In which case you're talking about having people work in exchange for state benefits.If we're going to do that, let's make it an industry with a future in the UK (which may or may not be steel) and lets roll it out for everyone who gets benefits.
That would be communism :-p
TBH, I do think that for some industries nationalization is a good thing, either because they're symbiotically linked with the economy (banking), make large sums of money and however private they are can never exist outside the country (oil and gas, power generation etc), or strategically important (transport, why are motorways nationalized, M6 toll excepted, but railways privatized?).
Surely the real problem is so called free trade?

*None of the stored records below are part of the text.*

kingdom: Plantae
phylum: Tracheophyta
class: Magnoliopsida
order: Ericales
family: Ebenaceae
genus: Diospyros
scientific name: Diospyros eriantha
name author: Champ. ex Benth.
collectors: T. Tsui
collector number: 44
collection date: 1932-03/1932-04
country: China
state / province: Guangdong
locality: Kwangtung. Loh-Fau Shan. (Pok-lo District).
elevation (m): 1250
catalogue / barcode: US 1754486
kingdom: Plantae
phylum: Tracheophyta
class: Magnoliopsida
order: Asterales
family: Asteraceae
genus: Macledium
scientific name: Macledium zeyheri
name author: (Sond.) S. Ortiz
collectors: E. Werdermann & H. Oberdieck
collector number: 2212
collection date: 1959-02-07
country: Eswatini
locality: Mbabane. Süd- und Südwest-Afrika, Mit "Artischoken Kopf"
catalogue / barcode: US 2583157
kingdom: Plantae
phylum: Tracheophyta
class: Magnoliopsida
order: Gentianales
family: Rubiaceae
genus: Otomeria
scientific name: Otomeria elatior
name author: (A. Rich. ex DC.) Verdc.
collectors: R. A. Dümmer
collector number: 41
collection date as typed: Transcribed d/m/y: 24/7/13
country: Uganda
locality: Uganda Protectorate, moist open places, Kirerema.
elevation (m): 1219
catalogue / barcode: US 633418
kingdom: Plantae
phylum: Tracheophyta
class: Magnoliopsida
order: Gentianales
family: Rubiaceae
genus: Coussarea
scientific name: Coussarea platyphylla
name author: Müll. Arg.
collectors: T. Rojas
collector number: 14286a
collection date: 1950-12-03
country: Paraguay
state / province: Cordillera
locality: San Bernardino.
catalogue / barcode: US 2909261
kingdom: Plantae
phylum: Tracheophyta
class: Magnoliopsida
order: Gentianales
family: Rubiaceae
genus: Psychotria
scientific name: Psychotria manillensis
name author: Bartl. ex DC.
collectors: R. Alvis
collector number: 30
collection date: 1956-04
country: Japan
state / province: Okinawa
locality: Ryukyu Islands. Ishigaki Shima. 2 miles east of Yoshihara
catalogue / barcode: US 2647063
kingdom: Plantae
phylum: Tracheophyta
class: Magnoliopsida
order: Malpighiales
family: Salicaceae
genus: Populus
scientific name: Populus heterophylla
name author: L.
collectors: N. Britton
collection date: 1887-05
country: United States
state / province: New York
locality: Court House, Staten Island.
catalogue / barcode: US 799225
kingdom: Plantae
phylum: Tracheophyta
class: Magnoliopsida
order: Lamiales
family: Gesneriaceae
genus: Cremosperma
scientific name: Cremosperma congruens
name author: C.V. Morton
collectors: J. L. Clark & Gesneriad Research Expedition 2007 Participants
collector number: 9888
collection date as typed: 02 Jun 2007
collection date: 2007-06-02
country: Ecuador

It's not a level playing field. We can always buy cheaper from countries which have lower or no environmental controls and poor working conditions.
If we are going to insist on high environmental standards from our local industries, we shouldn't penalise them by allowing competition from those who don't meet those standards. There should be a way to adjust for that and make it a level playing field, and if that means tariffs based on the environmental savings, too bad.
We're too concerned about protecting the multinationals idea of free trade, and not concerned enough about what's fair for our local industries and workers.
Too many of our politicians are in the pockets of those who benefit from destroying our industries.
Otherwise we end up exporting our jobs, our industries, and our economy, which we have.